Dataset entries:
^^^^

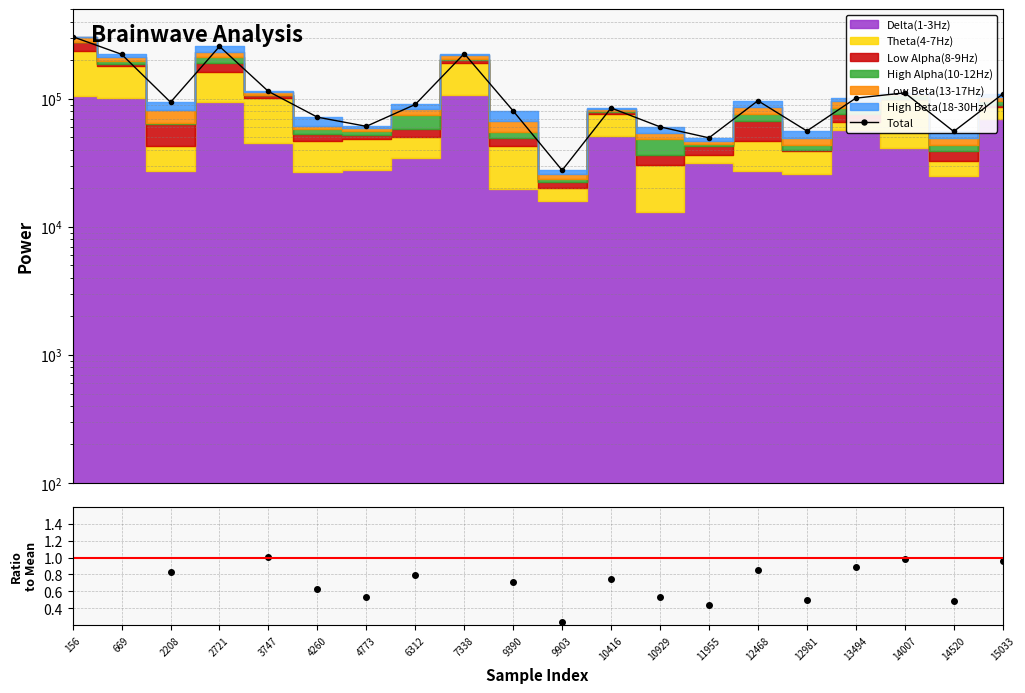

At which label does Total reach its peak?

156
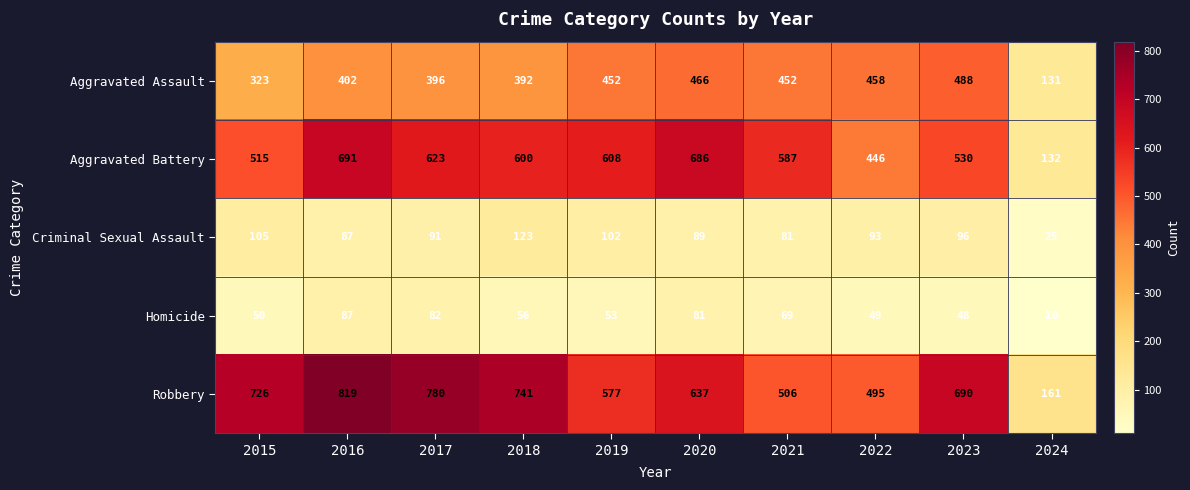

Between 2019 and 2020, which series saw the biggest shift?

Aggravated Battery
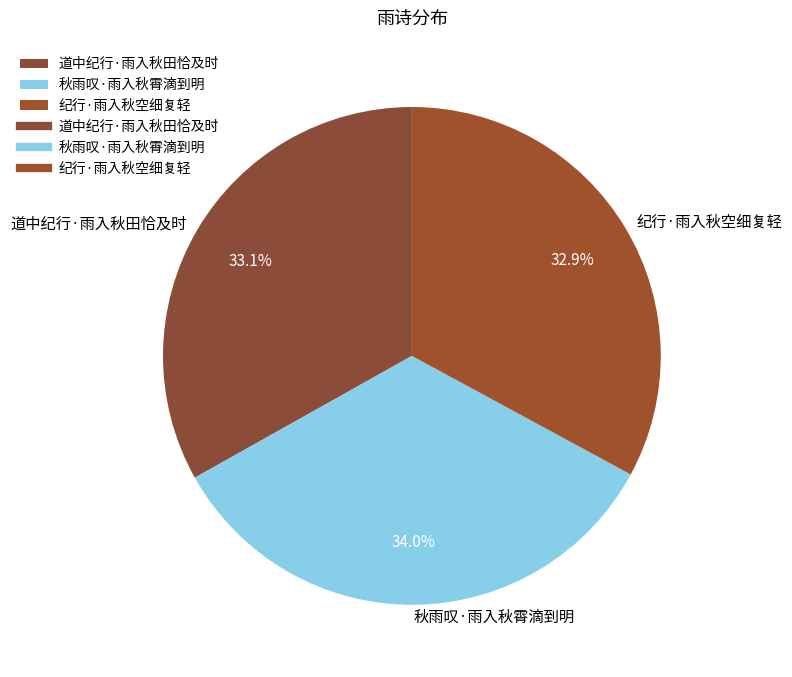

What percentage is the 纪行·雨入秋空细复轻 slice, to the nearest percent?

33%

^^^^

Problem to solve: Please return all of the lines above word for word, leaving the pictures out.

Answer space:
At which label does Total reach its peak?

156

Between 2019 and 2020, which series saw the biggest shift?

Aggravated Battery

What percentage is the 纪行·雨入秋空细复轻 slice, to the nearest percent?

33%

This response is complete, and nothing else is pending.